**What you are asked to do:** Retype the passage on Finch route operations below, from "The data in" up to and including "to transit service.".

-- Given passage follows --

When I started the analysis of operations on various routes, I requested data for a number of suburban lines as well as the downtown streetcar routes. Up until now, I have only published material on 29 Dufferin, but it’s worthwhile getting some of the other data out in view before it is completely stale.
The data in this series come from December 2006, but the conditions on Finch have not changed too much in the interim. The service is not as complete a mess as we have seen on some of the major streetcar routes, but it is far from perfect. It’s worthwhile looking at how a frequent bus route operates in conditions that should be generally favourable to transit service.
As I have done before, I will start with Christmas Day 2006 because this shows the basics including the route’s behaviour when there is no excessive passenger demand or traffic congestion. For contrast, I will also present a weekday Friday, December 1, 2006.

-- Given passage concluded --
-- Data block follows --

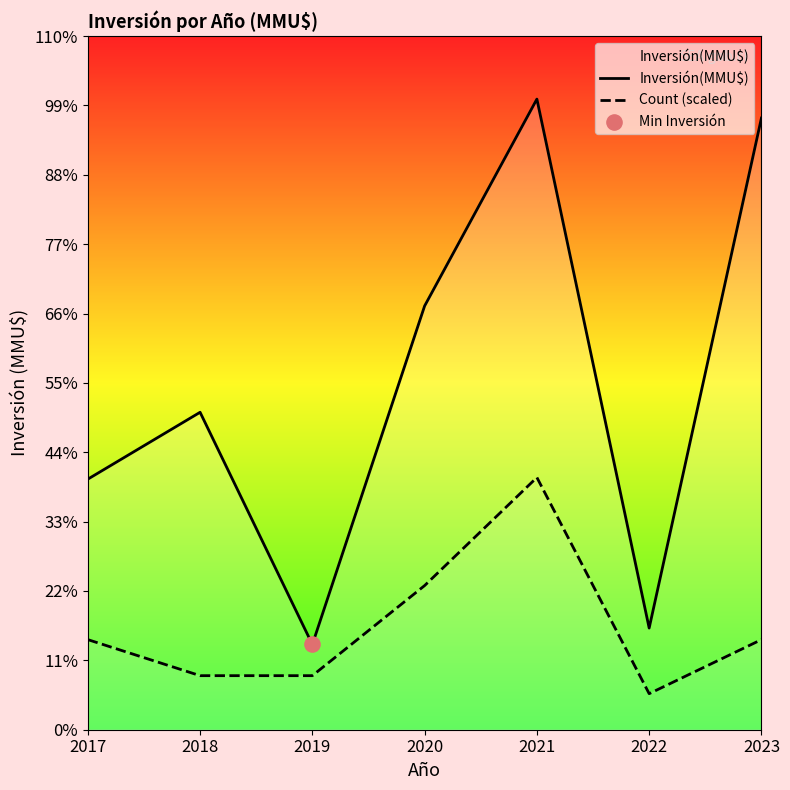

Which series has the largest total across all categories?

Inversión(MMU$)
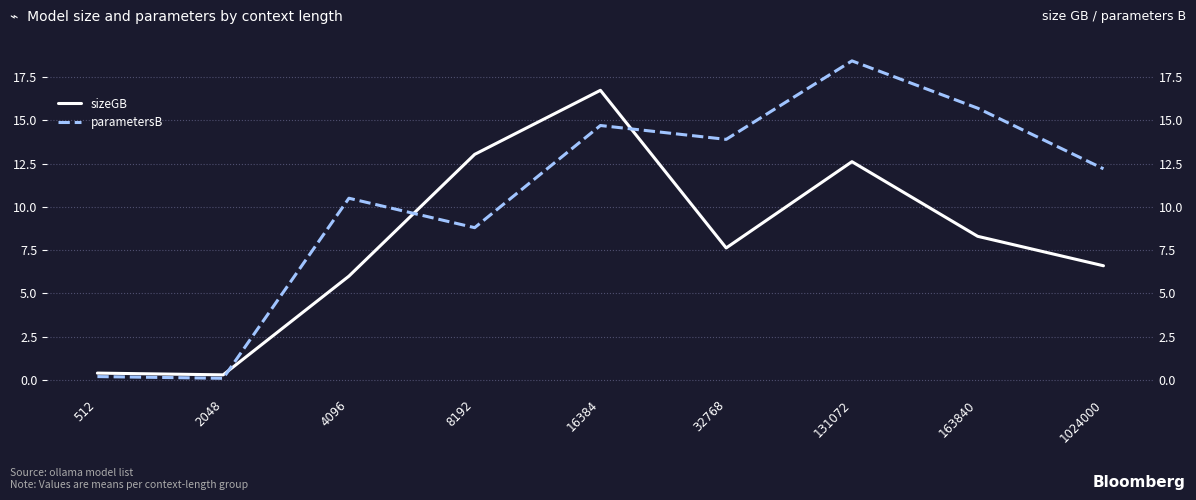

The sizeGB series shows 0.3 at 512. True or false?

False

-- Data block concluded --

**Response box:**
The data in this series come from December 2006, but the conditions on Finch have not changed too much in the interim. The service is not as complete a mess as we have seen on some of the major streetcar routes, but it is far from perfect. It’s worthwhile looking at how a frequent bus route operates in conditions that should be generally favourable to transit service.